WORK REQUEST =>
Across the entries below, please work out how many lines contain the string "ankle" and give only the number.

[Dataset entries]
───
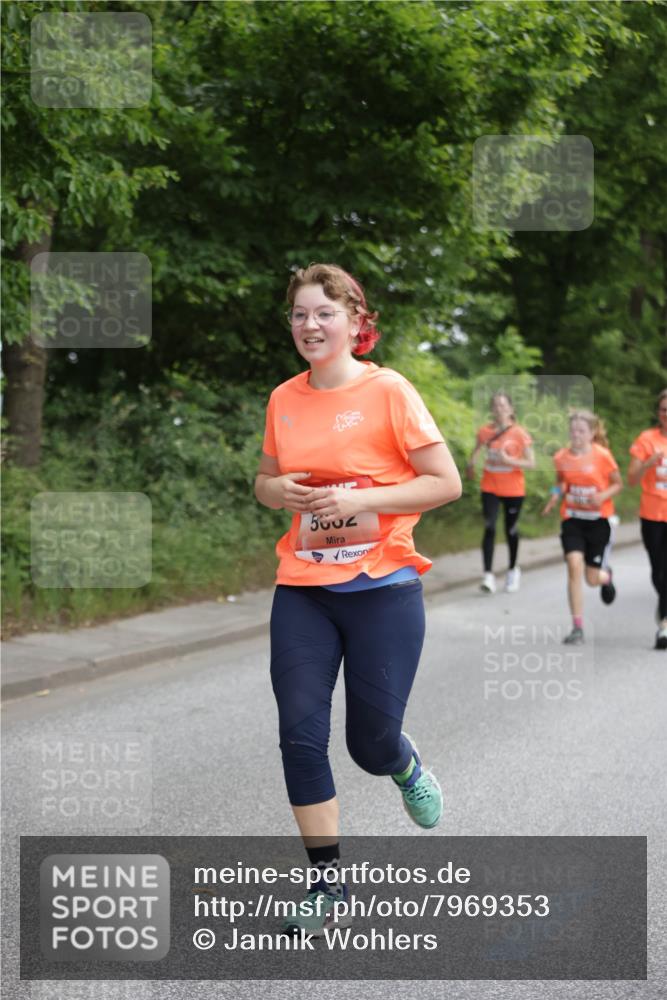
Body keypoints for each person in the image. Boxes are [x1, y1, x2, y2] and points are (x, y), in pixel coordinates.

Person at [254, 263, 462, 936]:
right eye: (298, 315)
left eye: (323, 313)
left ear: (354, 321)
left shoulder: (389, 391)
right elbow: (263, 480)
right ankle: (326, 883)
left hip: (383, 590)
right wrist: (277, 492)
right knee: (299, 733)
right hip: (304, 589)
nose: (309, 326)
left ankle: (403, 764)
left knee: (368, 742)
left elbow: (444, 482)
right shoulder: (284, 398)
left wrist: (359, 498)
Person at [541, 410, 622, 644]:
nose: (576, 435)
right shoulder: (562, 457)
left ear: (592, 433)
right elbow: (560, 482)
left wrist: (602, 495)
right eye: (573, 430)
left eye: (581, 431)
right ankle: (577, 628)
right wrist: (553, 497)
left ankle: (606, 577)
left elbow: (618, 484)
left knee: (591, 578)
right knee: (573, 565)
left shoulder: (603, 456)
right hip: (573, 520)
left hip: (598, 522)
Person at [466, 392, 534, 593]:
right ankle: (488, 575)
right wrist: (471, 465)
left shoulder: (519, 433)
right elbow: (476, 451)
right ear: (491, 410)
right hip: (490, 487)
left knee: (510, 530)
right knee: (489, 527)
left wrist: (510, 461)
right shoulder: (485, 432)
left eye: (503, 406)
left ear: (511, 409)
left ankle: (513, 570)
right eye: (495, 406)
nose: (499, 409)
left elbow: (532, 463)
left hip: (513, 490)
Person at [628, 389, 667, 650]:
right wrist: (648, 463)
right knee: (657, 571)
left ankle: (664, 624)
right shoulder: (646, 439)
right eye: (664, 409)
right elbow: (632, 479)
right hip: (651, 513)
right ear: (658, 413)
───
ANSWER TO THIS TASK =>
7